More than 10 years ago, driven by the Consilium Radiolocicum, The College of Medical imaging elaborated medical imaging guidelines.
The guidelines were written in close collaboration with the clinical sections of the Royal Belgian Radiology Society, and posted on the INAMI/RIZIV website in 2004.(NL/FR). Later on, the medical imaging college and the consilium radiologicum tried to actualize the guidelines and optimize their diffusion.
An agreement with the societe française de radiologie allowed us to use their “Guide du Bon Usage des examens d’imagerie médicale” . Then, the Consilium adapted those guidelines to the Belgian situation. Thanks to BELMIP (Belgian Medical Imaging Platform), the guidelines were published online.
A specific study of the medical imaging college in 2012 dealt with the application of those guidelines in the hospital practice. The study concluded that in order to cope with those guidelines, Magnetic resonance imaging (MRI) must be widely available and deprogrammed. The liberalisation will effectively start in 2015. To this end 36 additional MRI sites are required, starting with the hospitals, currently without MRI
The guidelines must help the prescribers to choose the most appropriate medical imaging test to assist in answering the clinical question. Every radiologist is supposed to be knowledgeable about these guidelines.

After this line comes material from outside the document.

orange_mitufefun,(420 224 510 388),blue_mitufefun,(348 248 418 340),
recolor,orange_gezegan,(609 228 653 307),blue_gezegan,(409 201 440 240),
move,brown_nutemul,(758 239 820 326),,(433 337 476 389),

In February 2014, a new law was accepetd (active starting April 2014) that gives the right to the radiologist to substitute the requested medical imaging test, with the most appropriate test , based on his experience, expertise, existing directives and the patient context.
The “INAMI-RIZIV” underlines that to obtain a “justified” medical imaging test, the prescription must be judged by the radiologist before its execution. In order to appreciate the prescription, the radiologist must take into account pertinent medical imaging tests already performed, provided that the radiologist knows which medical imaging tests were already performed.

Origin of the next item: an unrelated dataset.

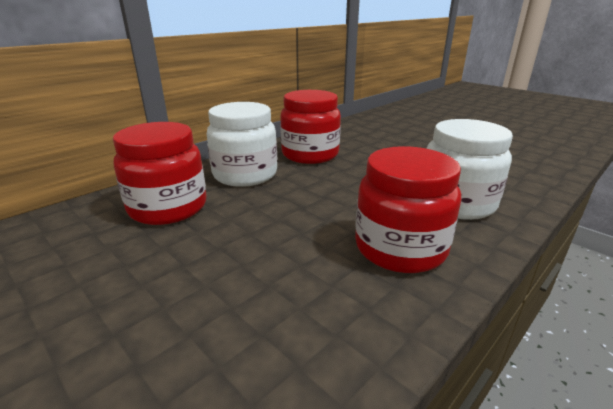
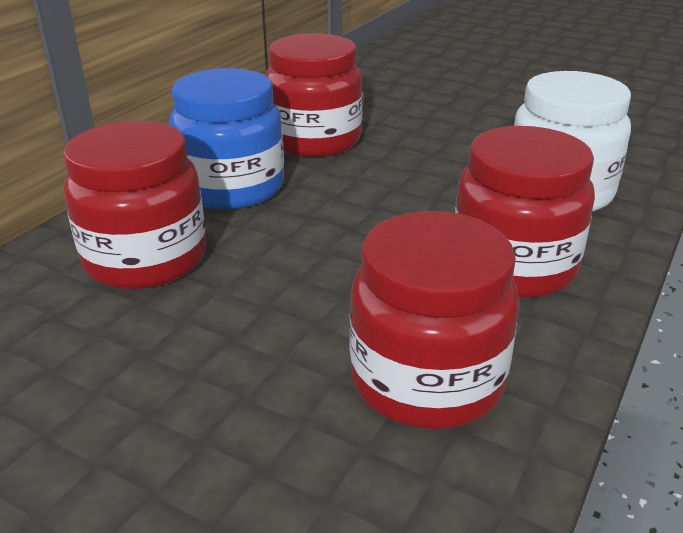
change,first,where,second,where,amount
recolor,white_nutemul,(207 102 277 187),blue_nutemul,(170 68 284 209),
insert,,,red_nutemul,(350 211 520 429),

The responsibility for doing a medical imaging test is shared: the prescriber must obtain all necessary information and ask a clear clinical question. The radiologist performs the most relevant medical imaging test and justifies this in his imaging report. As a consequence, expertise is shared with prescribers. Should another test be done than the one originally proposed, it is the duty of the radiologist to inform the referring physician and the patient why.
The “INAMI-RIZIV” also hopes that the guidelines published in Dutch and in French on the “SPF-santé publique website” will be applied more effectively in the future.
The BSR also expects to be able to restrict radiation exposure, particularly amongst vulnerable groups such as children.
The guidelines will be actualised continuously from 2014 on, thanks to the publication of “focus in medical imaging”, a journal (under a similar format as Folia Pharmacotherapeutica)that will be distributed to more than 40000 physicians, in order to inform them about novelties in medical imaging. The publication will also include special editions dedicated to well-defined types of pathologies.